_DIRECTIONS_
Reproduce every line of the entries below word for word, with each field name and value unchanged and in the same order.

_RECORDS SUPPLIED_

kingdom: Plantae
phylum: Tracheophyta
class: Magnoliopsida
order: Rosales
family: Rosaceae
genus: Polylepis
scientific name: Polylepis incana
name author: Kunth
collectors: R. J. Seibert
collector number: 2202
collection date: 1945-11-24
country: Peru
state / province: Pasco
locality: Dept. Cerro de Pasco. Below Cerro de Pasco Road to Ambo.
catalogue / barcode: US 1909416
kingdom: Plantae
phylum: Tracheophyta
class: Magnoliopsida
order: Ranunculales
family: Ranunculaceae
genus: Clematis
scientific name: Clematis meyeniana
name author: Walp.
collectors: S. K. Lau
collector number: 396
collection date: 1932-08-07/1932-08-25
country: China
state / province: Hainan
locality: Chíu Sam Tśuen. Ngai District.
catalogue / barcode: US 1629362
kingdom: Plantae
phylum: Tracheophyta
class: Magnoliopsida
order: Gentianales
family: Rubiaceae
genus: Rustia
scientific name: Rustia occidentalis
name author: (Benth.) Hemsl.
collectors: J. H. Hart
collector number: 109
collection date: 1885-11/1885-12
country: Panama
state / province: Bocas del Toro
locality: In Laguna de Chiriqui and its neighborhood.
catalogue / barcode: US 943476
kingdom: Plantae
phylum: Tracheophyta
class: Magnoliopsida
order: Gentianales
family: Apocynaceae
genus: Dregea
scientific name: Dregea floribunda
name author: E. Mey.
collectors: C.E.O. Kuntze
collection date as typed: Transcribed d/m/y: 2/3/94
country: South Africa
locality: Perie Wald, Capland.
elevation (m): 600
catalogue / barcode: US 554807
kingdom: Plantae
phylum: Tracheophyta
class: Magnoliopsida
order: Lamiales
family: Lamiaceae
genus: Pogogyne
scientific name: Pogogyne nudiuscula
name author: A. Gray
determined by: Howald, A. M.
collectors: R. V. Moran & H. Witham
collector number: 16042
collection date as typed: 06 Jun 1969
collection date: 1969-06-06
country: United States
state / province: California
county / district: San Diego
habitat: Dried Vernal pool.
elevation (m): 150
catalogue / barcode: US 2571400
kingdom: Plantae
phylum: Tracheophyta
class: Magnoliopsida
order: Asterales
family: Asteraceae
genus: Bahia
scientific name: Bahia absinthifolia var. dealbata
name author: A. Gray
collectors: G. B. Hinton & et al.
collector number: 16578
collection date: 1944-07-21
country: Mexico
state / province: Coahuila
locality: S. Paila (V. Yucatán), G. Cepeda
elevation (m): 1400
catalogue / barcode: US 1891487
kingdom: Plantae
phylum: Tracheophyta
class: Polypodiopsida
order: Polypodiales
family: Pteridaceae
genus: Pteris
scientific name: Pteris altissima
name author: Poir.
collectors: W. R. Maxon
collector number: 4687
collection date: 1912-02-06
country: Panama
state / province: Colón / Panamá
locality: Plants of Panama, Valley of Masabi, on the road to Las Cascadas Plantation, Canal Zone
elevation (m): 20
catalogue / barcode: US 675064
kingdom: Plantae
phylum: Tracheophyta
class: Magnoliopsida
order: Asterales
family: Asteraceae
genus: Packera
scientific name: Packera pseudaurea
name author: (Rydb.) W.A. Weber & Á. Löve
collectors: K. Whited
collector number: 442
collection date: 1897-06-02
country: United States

_FINISHED TASK_
kingdom: Plantae
phylum: Tracheophyta
class: Magnoliopsida
order: Rosales
family: Rosaceae
genus: Polylepis
scientific name: Polylepis incana
name author: Kunth
collectors: R. J. Seibert
collector number: 2202
collection date: 1945-11-24
country: Peru
state / province: Pasco
locality: Dept. Cerro de Pasco. Below Cerro de Pasco Road to Ambo.
catalogue / barcode: US 1909416
kingdom: Plantae
phylum: Tracheophyta
class: Magnoliopsida
order: Ranunculales
family: Ranunculaceae
genus: Clematis
scientific name: Clematis meyeniana
name author: Walp.
collectors: S. K. Lau
collector number: 396
collection date: 1932-08-07/1932-08-25
country: China
state / province: Hainan
locality: Chíu Sam Tśuen. Ngai District.
catalogue / barcode: US 1629362
kingdom: Plantae
phylum: Tracheophyta
class: Magnoliopsida
order: Gentianales
family: Rubiaceae
genus: Rustia
scientific name: Rustia occidentalis
name author: (Benth.) Hemsl.
collectors: J. H. Hart
collector number: 109
collection date: 1885-11/1885-12
country: Panama
state / province: Bocas del Toro
locality: In Laguna de Chiriqui and its neighborhood.
catalogue / barcode: US 943476
kingdom: Plantae
phylum: Tracheophyta
class: Magnoliopsida
order: Gentianales
family: Apocynaceae
genus: Dregea
scientific name: Dregea floribunda
name author: E. Mey.
collectors: C.E.O. Kuntze
collection date as typed: Transcribed d/m/y: 2/3/94
country: South Africa
locality: Perie Wald, Capland.
elevation (m): 600
catalogue / barcode: US 554807
kingdom: Plantae
phylum: Tracheophyta
class: Magnoliopsida
order: Lamiales
family: Lamiaceae
genus: Pogogyne
scientific name: Pogogyne nudiuscula
name author: A. Gray
determined by: Howald, A. M.
collectors: R. V. Moran & H. Witham
collector number: 16042
collection date as typed: 06 Jun 1969
collection date: 1969-06-06
country: United States
state / province: California
county / district: San Diego
habitat: Dried Vernal pool.
elevation (m): 150
catalogue / barcode: US 2571400
kingdom: Plantae
phylum: Tracheophyta
class: Magnoliopsida
order: Asterales
family: Asteraceae
genus: Bahia
scientific name: Bahia absinthifolia var. dealbata
name author: A. Gray
collectors: G. B. Hinton & et al.
collector number: 16578
collection date: 1944-07-21
country: Mexico
state / province: Coahuila
locality: S. Paila (V. Yucatán), G. Cepeda
elevation (m): 1400
catalogue / barcode: US 1891487
kingdom: Plantae
phylum: Tracheophyta
class: Polypodiopsida
order: Polypodiales
family: Pteridaceae
genus: Pteris
scientific name: Pteris altissima
name author: Poir.
collectors: W. R. Maxon
collector number: 4687
collection date: 1912-02-06
country: Panama
state / province: Colón / Panamá
locality: Plants of Panama, Valley of Masabi, on the road to Las Cascadas Plantation, Canal Zone
elevation (m): 20
catalogue / barcode: US 675064
kingdom: Plantae
phylum: Tracheophyta
class: Magnoliopsida
order: Asterales
family: Asteraceae
genus: Packera
scientific name: Packera pseudaurea
name author: (Rydb.) W.A. Weber & Á. Löve
collectors: K. Whited
collector number: 442
collection date: 1897-06-02
country: United States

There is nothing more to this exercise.